Damit wurde dem Löschungsbegehren des Beschwerdeführers letztendlich entsprochen. Der rechtskonforme Zustand ist damit hergestellt worden.

Die Feststellung einer in der Vergangenheit liegenden, bereits beseitigten Rechtsverletzung (hier: verspätete Erfüllung eines Löschungsbegehrens) ist gemäß der Auslegung des § 31 Abs. 2 DSG 2000 durch den Verwaltungsgerichtshof nicht zulässig.
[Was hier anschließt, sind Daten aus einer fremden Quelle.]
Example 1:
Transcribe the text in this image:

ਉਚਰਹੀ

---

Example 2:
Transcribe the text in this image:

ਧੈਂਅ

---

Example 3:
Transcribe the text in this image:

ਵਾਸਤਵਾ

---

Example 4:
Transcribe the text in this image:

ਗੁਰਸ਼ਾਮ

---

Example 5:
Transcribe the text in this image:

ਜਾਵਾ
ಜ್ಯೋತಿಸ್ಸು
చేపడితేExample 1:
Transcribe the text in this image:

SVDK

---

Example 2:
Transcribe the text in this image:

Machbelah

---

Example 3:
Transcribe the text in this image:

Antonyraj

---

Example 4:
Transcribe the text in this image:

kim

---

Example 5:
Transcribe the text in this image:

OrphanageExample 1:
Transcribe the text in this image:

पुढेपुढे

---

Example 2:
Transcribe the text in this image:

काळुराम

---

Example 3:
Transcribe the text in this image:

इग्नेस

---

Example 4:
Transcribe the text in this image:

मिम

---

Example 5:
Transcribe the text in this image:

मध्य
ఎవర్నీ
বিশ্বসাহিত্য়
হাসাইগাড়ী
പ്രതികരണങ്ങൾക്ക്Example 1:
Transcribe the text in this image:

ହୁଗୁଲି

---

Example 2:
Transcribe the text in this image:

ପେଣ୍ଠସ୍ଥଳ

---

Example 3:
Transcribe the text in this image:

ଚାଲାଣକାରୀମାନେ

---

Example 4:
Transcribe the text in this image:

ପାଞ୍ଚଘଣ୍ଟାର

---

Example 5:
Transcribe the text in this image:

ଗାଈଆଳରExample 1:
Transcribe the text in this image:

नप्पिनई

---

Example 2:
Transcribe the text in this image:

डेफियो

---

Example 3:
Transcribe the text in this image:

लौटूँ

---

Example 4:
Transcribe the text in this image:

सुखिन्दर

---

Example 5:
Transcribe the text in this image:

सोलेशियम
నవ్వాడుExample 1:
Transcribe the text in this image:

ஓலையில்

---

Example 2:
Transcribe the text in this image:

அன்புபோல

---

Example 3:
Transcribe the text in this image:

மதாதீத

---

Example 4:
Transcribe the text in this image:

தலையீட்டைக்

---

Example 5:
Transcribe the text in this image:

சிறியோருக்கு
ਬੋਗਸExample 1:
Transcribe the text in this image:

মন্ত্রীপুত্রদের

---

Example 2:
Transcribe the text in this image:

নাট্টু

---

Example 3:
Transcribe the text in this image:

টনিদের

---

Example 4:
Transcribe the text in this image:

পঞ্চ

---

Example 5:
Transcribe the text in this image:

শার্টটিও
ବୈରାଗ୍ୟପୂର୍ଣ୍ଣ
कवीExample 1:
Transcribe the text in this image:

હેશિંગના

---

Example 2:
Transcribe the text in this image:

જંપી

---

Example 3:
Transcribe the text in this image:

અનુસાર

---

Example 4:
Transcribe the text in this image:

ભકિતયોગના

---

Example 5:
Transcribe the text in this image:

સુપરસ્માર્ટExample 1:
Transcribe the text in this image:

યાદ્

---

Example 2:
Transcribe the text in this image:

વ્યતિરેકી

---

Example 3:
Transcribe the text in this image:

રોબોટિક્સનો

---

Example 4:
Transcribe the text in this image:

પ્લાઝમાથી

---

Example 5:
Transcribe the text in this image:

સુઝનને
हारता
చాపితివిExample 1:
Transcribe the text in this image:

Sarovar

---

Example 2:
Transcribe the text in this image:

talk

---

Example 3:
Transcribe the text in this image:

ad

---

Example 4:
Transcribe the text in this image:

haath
„Wenn der Gesetzgeber in § 31 Abs. 2 DSG 2000 von behaupteten Verletzungen u.a. des Rechtes auf Löschung von Daten spricht, weist diese Formulierung darauf hin, dass der Gesetzgeber damit aktuelle Verletzungen meint und nicht Verletzungen, die sich in der Vergangenheit abgespielt haben und der begehrte Zustand, u.a. die Löschung der in Frage stehenden Daten, mittlerweile eingetreten ist. Im Zusammenhalt mit dem verfassungsgesetzlich verankerten Recht auf Löschung in § 1 Abs. 3 Z. 2 DSG 2000 und der in § 27 Abs. 1 DSG 2000 vorgesehenen Verpflichtung jedes Auftraggebers, unrichtige oder entgegen den Bestimmungen dieses Bundesgesetzes verarbeitete Daten richtig zu stellen oder zu löschen, ergibt sich auch nach den Regelungen des DSG 2000, dass eine Beschwerde gemäß § 31 Abs. 2 DSG 2000 wegen Verletzung des Rechtes auf Löschung nach den Intentionen des Gesetzgebers ausschließlich zum Ziel hat, dem Beschwerdeführer erforderlichenfalls durch eine Entscheidung der Datenschutzkommission und ihre "Vollstreckung" (siehe dazu § 40 Abs. 4 DSG 2000) zur Durchsetzung des Rechtes auf Löschung zu verhelfen. Daher kommt eine meritorische Entscheidung der Datenschutzkommission über eine Beschwerde gemäß § 31 Abs. 2 DSG 2000 wegen Verletzung im Recht auf Löschung nur dann und solange in Betracht, als die vom Beschwerdeführer angestrebte Löschung noch nicht durchgeführt bzw. veranlasst wurde. Ist dies aber geschehen und der Anspruch des Beschwerdeführers dadurch erfüllt, so ist einer meritorischen Entscheidung der Datenschutzkommission der Boden entzogen (Hinweis auf das E VfGH vom 26. Juni 1991, VfSlg 12768/1991, zur früheren Rechtslage).“(Erkenntnis des VwGH vom 27. März 2006, Zl. 2004/06/0125, RS 1).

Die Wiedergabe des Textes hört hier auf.